Philip was born in New York and...."at the age of three was diagnosed as profoundly autistic – unable to speak, make eye contact with others or focus on the simplest task. He was so severely withdrawn that doctors and therapists warned his mother that there was little chance of him ever leading an independent life."  His life has been managed and developed through ballet "the first time he told his mother he wanted to dance was one of the first, halting verbal communications he’d been able to make."......"Now that terrible early diagnosis seems impossible to believe.
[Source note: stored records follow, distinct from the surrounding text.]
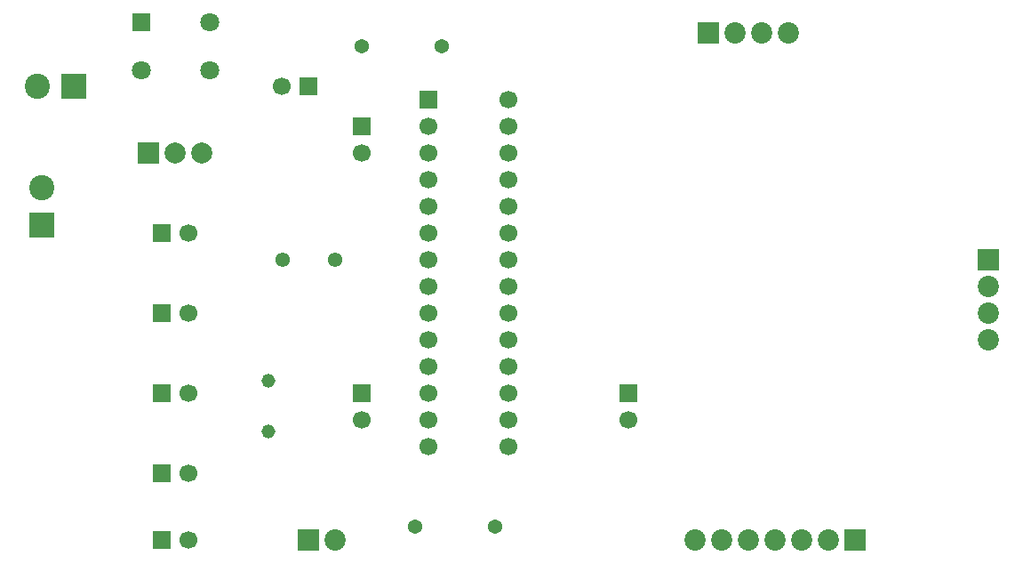
<source format=gbr>
G04 DipTrace 4.2.0.1*
G04 BottomMask.gbr*
%MOIN*%
G04 #@! TF.FileFunction,Soldermask,Bot*
G04 #@! TF.Part,Single*
%ADD26R,0.066929X0.066929*%
%ADD41C,0.051937*%
%ADD43C,0.07874*%
%ADD44C,0.070866*%
%ADD45R,0.07874X0.07874*%
%ADD46R,0.070866X0.070866*%
%ADD48C,0.053937*%
%ADD50C,0.053937*%
%ADD52C,0.054331*%
%ADD54C,0.079528*%
%ADD56R,0.079528X0.079528*%
%ADD59C,0.066929*%
%ADD61C,0.094488*%
%ADD63R,0.094488X0.094488*%
%FSLAX26Y26*%
G04*
G70*
G90*
G75*
G01*
G04 BotMask*
%LPD*%
D63*
X543701Y1874803D3*
D61*
Y2012598D3*
D63*
X662598Y2393701D3*
D61*
X524803D3*
D59*
X1093701Y1843701D3*
D26*
X993701D3*
D59*
X1443701Y2393701D3*
D26*
X1543701D3*
D59*
X1743701Y2143701D3*
D26*
Y2243701D3*
D59*
X1093701Y693703D3*
D26*
X993701Y693699D3*
D59*
X1093701Y943701D3*
D26*
X993701D3*
D59*
X1093701Y1243701D3*
D26*
X993701D3*
D59*
X1093701Y1543701D3*
D26*
X993701D3*
D59*
X1743702Y1143701D3*
D26*
X1743700Y1243701D3*
D59*
X2743701Y1143701D3*
D26*
Y1243701D3*
D56*
X1543701Y693701D3*
D54*
X1643701D3*
D52*
X1445276Y1743701D3*
X1642126D3*
D56*
X3043701Y2593701D3*
D54*
X3143701D3*
X3243701D3*
X3343701D3*
D56*
X3593700Y693701D3*
D54*
X3493700Y693698D3*
X3393700Y693694D3*
X3293700Y693690D3*
X3193700Y693687D3*
X3093700Y693683D3*
X2993700Y693679D3*
D50*
X2243701Y743701D3*
D48*
X1943701D3*
D50*
X1743701Y2543695D3*
D48*
X2043701Y2543706D3*
D56*
X4093701Y1743701D3*
D54*
Y1643701D3*
Y1543701D3*
Y1443701D3*
D46*
X915748Y2632283D3*
D44*
Y2455118D3*
X1171654D3*
Y2632283D3*
D45*
X943701Y2143701D3*
D43*
X1043701D3*
X1143701D3*
D26*
X1993701Y2343701D3*
D59*
Y2243701D3*
Y2143701D3*
Y2043701D3*
Y1943701D3*
Y1843701D3*
Y1743701D3*
Y1643701D3*
Y1543701D3*
Y1443701D3*
Y1343701D3*
Y1243701D3*
Y1143701D3*
Y1043701D3*
X2293701D3*
Y1143701D3*
Y1243701D3*
Y1343701D3*
Y1443701D3*
Y1543701D3*
Y1643701D3*
Y1743701D3*
Y1843701D3*
Y1943701D3*
Y2043701D3*
Y2143701D3*
Y2243701D3*
Y2343701D3*
D41*
X1393701Y1098701D3*
Y1288701D3*
M02*

</source>
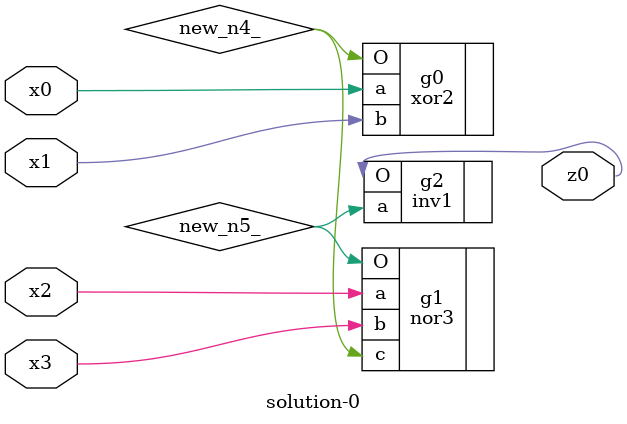
<source format=v>
module \solution-0 (
  x0, x1, x2, x3,
  z0 );
  input x0, x1, x2, x3;
  output z0;
  wire new_n4_, new_n5_;
  xor2  g0(.a(x0), .b(x1), .O(new_n4_));
  nor3  g1(.a(x2), .b(x3), .c(new_n4_), .O(new_n5_));
  inv1  g2(.a(new_n5_), .O(z0));
endmodule

</source>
Charming, smiling and candid, it’s only the occasional hesitancy over an expression or a choice of word that betrays any sense that language was ever a problem". 

I would add that Philip's acting is a feast of facial expressions and body language.  In his off stage life he has "a nightlife alter ego" that he calls Mariette Moure.  

Dancers like Philip are being themselves, and this exemplifies the culture from which his dance company has grown and flourished.

The Trocks appear to mock the perfection of the Royal Ballet, but perhaps they have a different message, perhaps they are saying we are too quick to label our differences as difficulties; we atomise our view of people around us into men and women, we point out when they have "autism, dyslexia or dyspraxia".  When we do this we fail to celebrate the breadth of our humanity and our spirit's ability to find it's own perfection and reconciliation with the world.

I think I understand why Tory was so keen to tell me the Trocks are not impersonators, I also think the enigma of Sharaku's independence of spirit belongs with their view of the world.